La BCE si prepara a un contesto finanziario più instabile

La presidente della Banca Centrale Europea, Christine Lagarde, ha sottolineato la necessità di prepararsi a un ambiente economico caratterizzato da una maggiore volatilità. Durante il suo intervento di apertura alla tavola rotonda sulle dipendenze commerciali e le catene di approvvigionamento globali, tenutasi nell’ambito della Conferenza sulla sicurezza di Monaco, Lagarde ha evidenziato che l’emergere di politiche industriali più incisive, l’intensificarsi delle tensioni geopolitiche e le interruzioni delle catene di approvvigionamento potrebbero rendere più frequenti le tensioni sui mercati finanziari.

Lagarde ha affermato: “È fondamentale evitare che tali tensioni portino a vendite forzate di titoli in euro sui mercati finanziari globali”. Ha continuato dicendo che “chiunque si trovi in questa sala oggi riconosce che il commercio è una questione di sicurezza oltre che economica”.

**Serie di compiti**.
A - Rispondi a queste domande sul testo sulla BCE:
(i) Chi è la presidente della Banca Centrale Europea?
(ii) In quale conferenza si è tenuta la tavola rotonda sulle dipendenze commerciali?
(iii) Secondo Lagarde, il commercio è una questione di che cosa, oltre che economica?
B - Riassumi per favore il testo sulla BCE in due frasi.
I record non hanno alcun ruolo in questo lavoro.

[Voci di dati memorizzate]
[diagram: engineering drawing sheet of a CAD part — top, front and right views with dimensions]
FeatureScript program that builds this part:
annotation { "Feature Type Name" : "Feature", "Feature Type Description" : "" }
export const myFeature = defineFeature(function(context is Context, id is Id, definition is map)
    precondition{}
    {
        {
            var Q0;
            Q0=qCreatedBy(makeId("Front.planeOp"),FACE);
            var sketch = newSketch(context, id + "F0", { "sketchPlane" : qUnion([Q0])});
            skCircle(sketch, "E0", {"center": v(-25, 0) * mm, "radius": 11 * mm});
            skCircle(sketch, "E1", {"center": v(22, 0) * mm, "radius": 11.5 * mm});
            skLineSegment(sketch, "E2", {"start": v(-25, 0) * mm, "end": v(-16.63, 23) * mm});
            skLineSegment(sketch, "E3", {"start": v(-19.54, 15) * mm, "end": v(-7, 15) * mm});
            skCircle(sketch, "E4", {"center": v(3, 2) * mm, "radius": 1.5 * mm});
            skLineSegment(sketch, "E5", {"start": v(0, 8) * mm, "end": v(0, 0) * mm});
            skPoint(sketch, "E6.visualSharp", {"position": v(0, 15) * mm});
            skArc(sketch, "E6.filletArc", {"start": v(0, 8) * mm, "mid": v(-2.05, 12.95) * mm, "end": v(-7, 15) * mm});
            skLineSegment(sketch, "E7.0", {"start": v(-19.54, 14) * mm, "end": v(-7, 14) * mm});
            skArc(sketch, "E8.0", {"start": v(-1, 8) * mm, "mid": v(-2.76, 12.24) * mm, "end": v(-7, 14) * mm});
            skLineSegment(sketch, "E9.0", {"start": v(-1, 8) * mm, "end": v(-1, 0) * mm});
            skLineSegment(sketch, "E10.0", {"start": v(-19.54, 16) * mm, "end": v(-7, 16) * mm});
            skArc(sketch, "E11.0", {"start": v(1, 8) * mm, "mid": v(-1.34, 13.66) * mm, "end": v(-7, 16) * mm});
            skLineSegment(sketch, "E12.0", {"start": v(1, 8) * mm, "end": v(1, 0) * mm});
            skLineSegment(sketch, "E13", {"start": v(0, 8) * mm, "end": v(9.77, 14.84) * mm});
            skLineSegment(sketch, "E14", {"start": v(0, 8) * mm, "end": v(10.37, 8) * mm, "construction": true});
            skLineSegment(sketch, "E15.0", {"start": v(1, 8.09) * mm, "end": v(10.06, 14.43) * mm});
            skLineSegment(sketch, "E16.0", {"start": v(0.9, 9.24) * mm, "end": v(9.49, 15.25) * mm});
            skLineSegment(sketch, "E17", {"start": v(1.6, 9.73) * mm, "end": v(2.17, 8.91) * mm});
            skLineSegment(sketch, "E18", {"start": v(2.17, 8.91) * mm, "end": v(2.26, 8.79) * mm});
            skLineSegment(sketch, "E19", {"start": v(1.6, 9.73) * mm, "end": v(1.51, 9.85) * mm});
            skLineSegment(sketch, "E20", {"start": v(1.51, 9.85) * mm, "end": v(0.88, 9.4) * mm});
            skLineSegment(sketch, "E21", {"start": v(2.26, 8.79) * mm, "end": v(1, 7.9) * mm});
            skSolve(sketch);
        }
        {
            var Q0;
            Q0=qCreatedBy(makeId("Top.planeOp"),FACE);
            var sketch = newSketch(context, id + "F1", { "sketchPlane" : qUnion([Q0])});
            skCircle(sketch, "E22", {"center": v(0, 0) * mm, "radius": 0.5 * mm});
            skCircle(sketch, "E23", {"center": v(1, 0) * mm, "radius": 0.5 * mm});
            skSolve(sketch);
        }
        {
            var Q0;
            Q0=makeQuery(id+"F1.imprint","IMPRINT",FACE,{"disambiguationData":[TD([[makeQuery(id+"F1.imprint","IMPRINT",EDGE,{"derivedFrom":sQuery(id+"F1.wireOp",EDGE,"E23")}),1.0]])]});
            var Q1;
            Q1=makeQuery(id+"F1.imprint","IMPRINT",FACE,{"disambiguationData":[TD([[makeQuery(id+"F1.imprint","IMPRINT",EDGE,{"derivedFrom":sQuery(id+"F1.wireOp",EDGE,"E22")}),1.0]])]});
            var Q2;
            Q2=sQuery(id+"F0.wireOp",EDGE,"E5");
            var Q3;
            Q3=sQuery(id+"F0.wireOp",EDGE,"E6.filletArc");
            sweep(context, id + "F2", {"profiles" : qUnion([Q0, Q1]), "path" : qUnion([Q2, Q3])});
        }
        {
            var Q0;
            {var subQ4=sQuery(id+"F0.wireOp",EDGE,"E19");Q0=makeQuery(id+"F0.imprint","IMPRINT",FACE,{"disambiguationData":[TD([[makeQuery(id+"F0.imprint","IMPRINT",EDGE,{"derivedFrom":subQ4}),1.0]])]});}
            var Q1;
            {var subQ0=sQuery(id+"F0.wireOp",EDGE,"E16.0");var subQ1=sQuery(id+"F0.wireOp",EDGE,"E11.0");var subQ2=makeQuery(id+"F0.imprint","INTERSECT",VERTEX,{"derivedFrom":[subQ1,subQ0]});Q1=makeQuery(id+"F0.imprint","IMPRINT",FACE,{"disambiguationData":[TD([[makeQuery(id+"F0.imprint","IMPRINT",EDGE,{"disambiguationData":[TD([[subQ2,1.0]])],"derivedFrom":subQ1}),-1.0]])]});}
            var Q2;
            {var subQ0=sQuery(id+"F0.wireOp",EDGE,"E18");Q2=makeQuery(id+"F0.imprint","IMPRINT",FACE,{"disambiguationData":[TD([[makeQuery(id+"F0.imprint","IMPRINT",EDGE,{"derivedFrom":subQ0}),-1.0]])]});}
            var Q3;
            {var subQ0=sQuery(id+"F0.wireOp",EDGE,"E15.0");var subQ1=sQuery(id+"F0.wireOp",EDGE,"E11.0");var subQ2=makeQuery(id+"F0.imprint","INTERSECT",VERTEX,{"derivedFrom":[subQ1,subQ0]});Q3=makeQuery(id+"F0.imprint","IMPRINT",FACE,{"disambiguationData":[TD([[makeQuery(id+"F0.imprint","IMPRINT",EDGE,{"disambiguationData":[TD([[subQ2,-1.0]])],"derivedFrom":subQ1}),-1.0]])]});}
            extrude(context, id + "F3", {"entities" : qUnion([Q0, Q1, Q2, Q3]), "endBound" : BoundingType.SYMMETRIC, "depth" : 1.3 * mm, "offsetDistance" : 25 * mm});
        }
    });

**Risposte per compito**.
A -
(i) Christine Lagarde.
(ii) La Conferenza sulla sicurezza di Monaco.
(iii) Di sicurezza.

B - Alla Conferenza sulla sicurezza di Monaco, la presidente della BCE Christine Lagarde ha evidenziato che politiche industriali più incisive, tensioni geopolitiche e interruzioni delle catene di approvvigionamento potrebbero rendere più frequenti le tensioni sui mercati finanziari. Ha affermato che bisogna evitare vendite forzate di titoli in euro e che il commercio è una questione di sicurezza oltre che economica.